_ACTIVITY_
Retype the lines below, from the one containing "The ship noticeably" through the one containing "PONT OF VIEW FROM KITCHEN OVENS", with both of those lines included.

_LISTED ENTRIES_
== Segment start ==

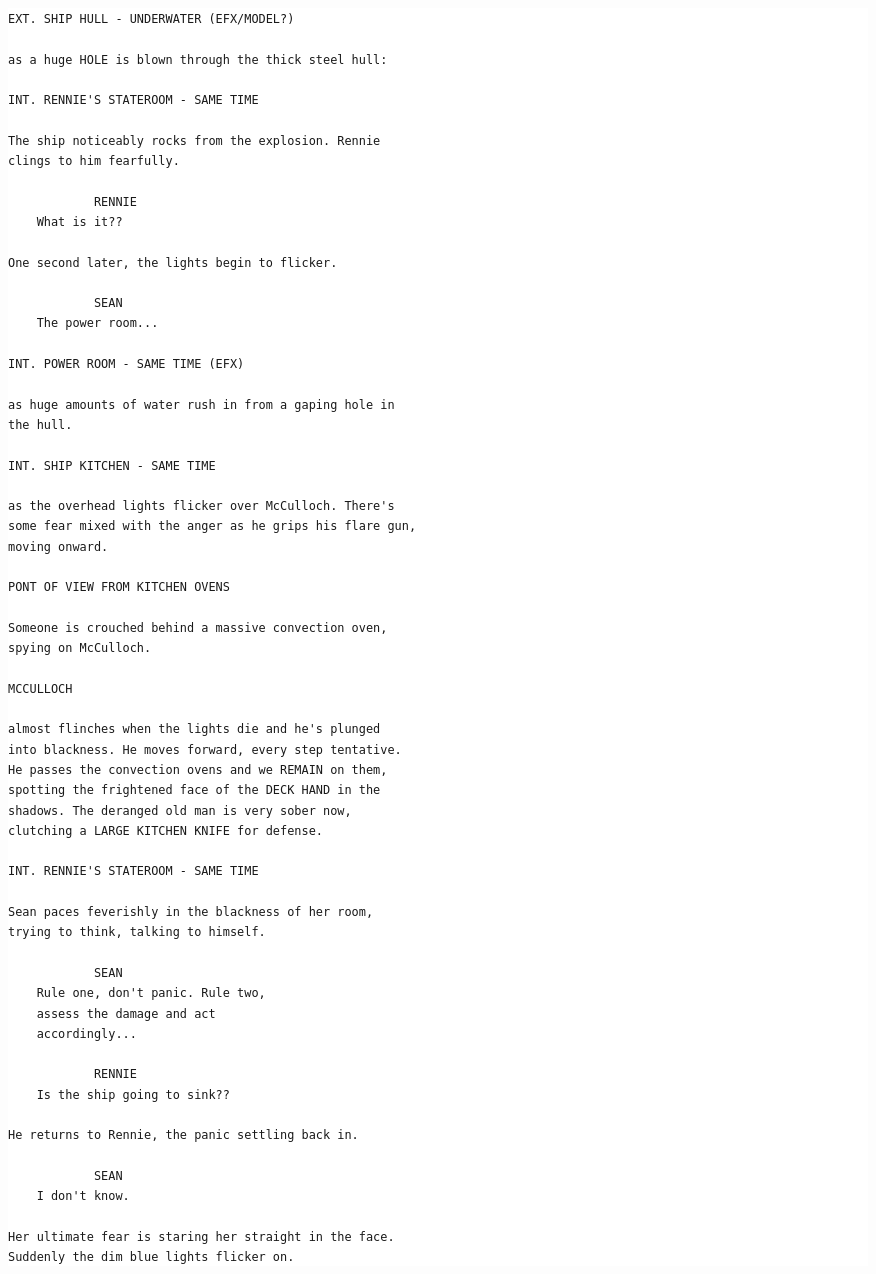 	EXT. SHIP HULL - UNDERWATER (EFX/MODEL?)

	as a huge HOLE is blown through the thick steel hull:

	INT. RENNIE'S STATEROOM - SAME TIME

	The ship noticeably rocks from the explosion. Rennie 
	clings to him fearfully.

				RENNIE
		What is it??

	One second later, the lights begin to flicker.

				SEAN  
		The power room...

	INT. POWER ROOM - SAME TIME (EFX)

	as huge amounts of water rush in from a gaping hole in 
	the hull.

	INT. SHIP KITCHEN - SAME TIME

	as the overhead lights flicker over McCulloch. There's 
	some fear mixed with the anger as he grips his flare gun, 
	moving onward.

	PONT OF VIEW FROM KITCHEN OVENS

	Someone is crouched behind a massive convection oven, 
	spying on McCulloch.

	MCCULLOCH

	almost flinches when the lights die and he's plunged 
	into blackness. He moves forward, every step tentative. 
	He passes the convection ovens and we REMAIN on them, 
	spotting the frightened face of the DECK HAND in the 
	shadows. The deranged old man is very sober now, 
	clutching a LARGE KITCHEN KNIFE for defense.

	INT. RENNIE'S STATEROOM - SAME TIME

	Sean paces feverishly in the blackness of her room, 
	trying to think, talking to himself.

				SEAN
		Rule one, don't panic. Rule two, 
		assess the damage and act 
		accordingly...

				RENNIE
		Is the ship going to sink??

	He returns to Rennie, the panic settling back in.

				SEAN
		I don't know.

	Her ultimate fear is staring her straight in the face. 
	Suddenly the dim blue lights flicker on.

== Segment end ==

_SOLUTION BELOW_
	The ship noticeably rocks from the explosion. Rennie 
	clings to him fearfully.

				RENNIE
		What is it??

	One second later, the lights begin to flicker.

				SEAN  
		The power room...

	INT. POWER ROOM - SAME TIME (EFX)

	as huge amounts of water rush in from a gaping hole in 
	the hull.

	INT. SHIP KITCHEN - SAME TIME

	as the overhead lights flicker over McCulloch. There's 
	some fear mixed with the anger as he grips his flare gun, 
	moving onward.

	PONT OF VIEW FROM KITCHEN OVENS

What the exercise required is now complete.